2.You feelings and opinions are rarely validated- you matter, your feelings and opinions matter. You are a human just as much as your partner, you both bleed blood. This doesn’t mean that either of you always have to give in but again it is a respect issue. In my prior marriage I had feelings and opinions and I would voice them and the response was usually: that’s stupid, or I was wrong, or a big oh well. My husband now definitely doesn’t always agree with me an will correct me when needed, but always listens to my babbling. One persons perception is their reality. You live your feelings so they are real.
3.Your partner is mistrustful of you for no reason- Ugh my favorite!!! well least favorite really. In my past his mistrust had gotten so bad he would sabotage my chance to go anywhere. While he was always out and caught numerous times being dishonest and unfaithful, it was me he didn’t trust. I worked and so he would “show up” and I took care of kids. I could go with family but never out with friends, if he knew I had pans he would leave before me n leave the kids behind so I couldn’t go. The best was if we went out in public he would freak out if a guy looked at me for 10 seconds… like run after cars in parking lots to prove he was tough… but at dinner would spend the whole time drooling over a cute waitress.
4.Unable to discuss problems- if you can’t communicate there is a problem. Lack of communication comes from fear. Ask your self why you can’t talk about the issues, what are you afraid of?
5.You feel stuck or confused- This kills me inside, I literally stayed for 7 years because I had been convinced nobody could love me. That without him I was worth nothing, that his attitude was somehow love. It was like I was convinced his presence or lack of was a blessing to me an our children. I felt stuck. I was scared if I said I wanted to leave he would be angry, there would be a fight, he would take of driving crazy- probably under the influence and he would get in an accident and I would feel guilty. I was afraid to leave because I was worried about him and his safety. But he did not worry about me or the kids.
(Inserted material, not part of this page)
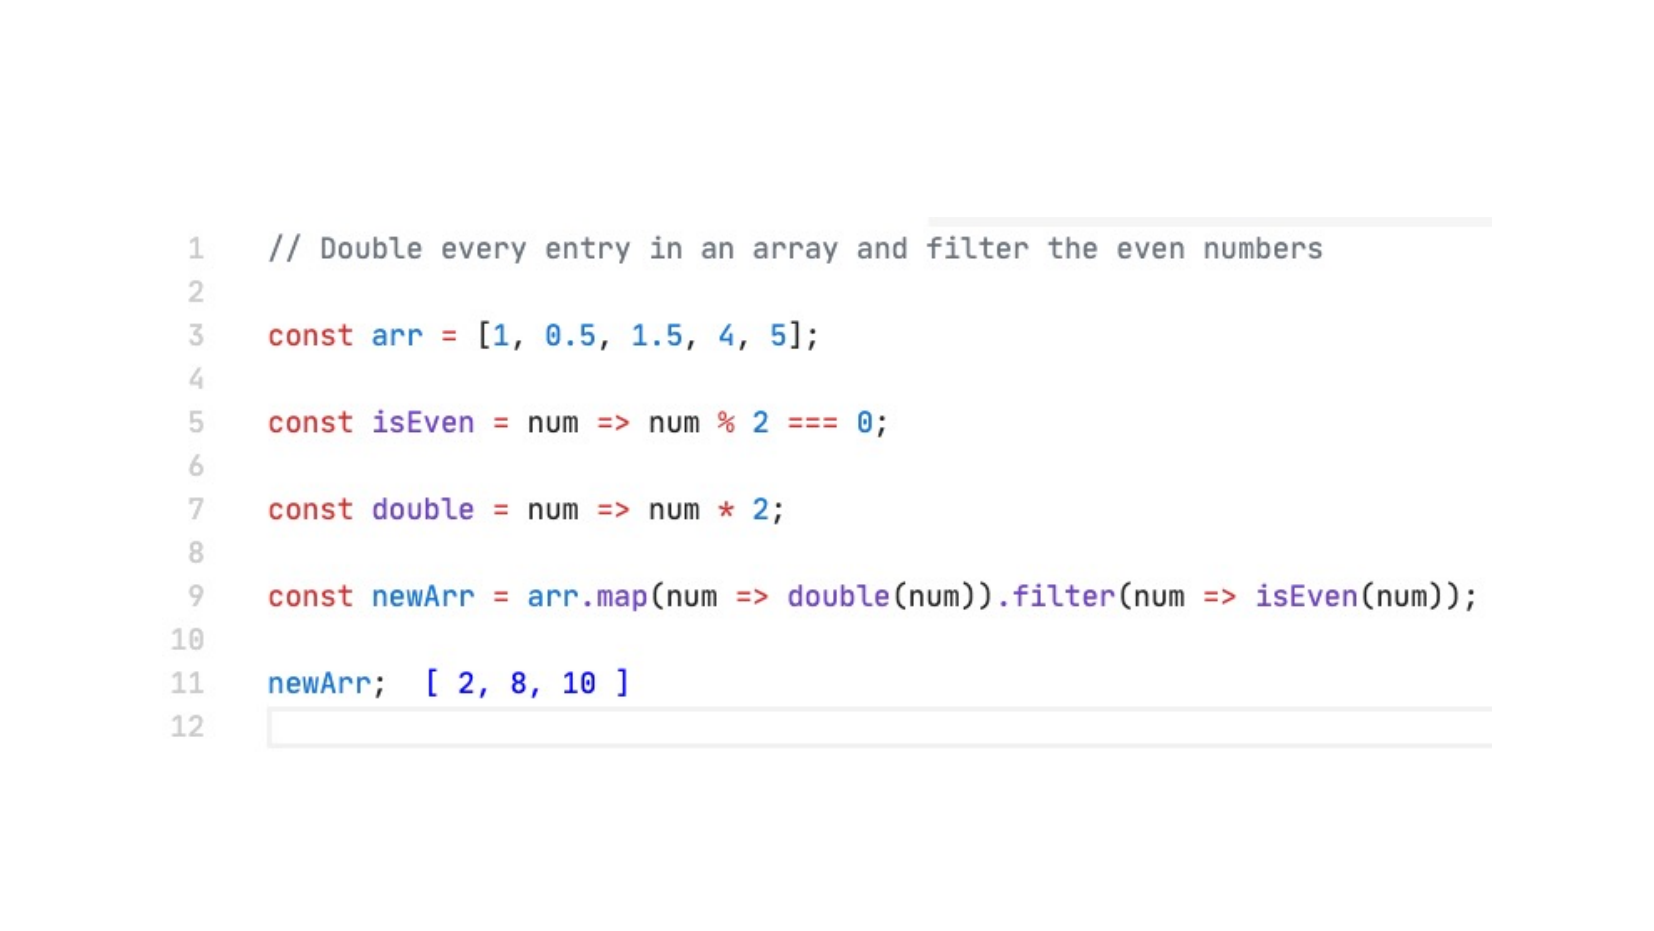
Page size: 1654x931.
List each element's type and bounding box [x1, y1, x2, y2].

picture [162, 217, 1492, 758]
You were born free. There is healing from the pain and heart ache, Jesus Christ provides that for you. The only relationship you NEED is with God. If you can trust that he will provide you can find the light. It is what guided me out of that hole I was in. I am stronger than ever before and while I struggle with accepting love, I have it. Please, please if you feel like you are in an abusive relationship, find help.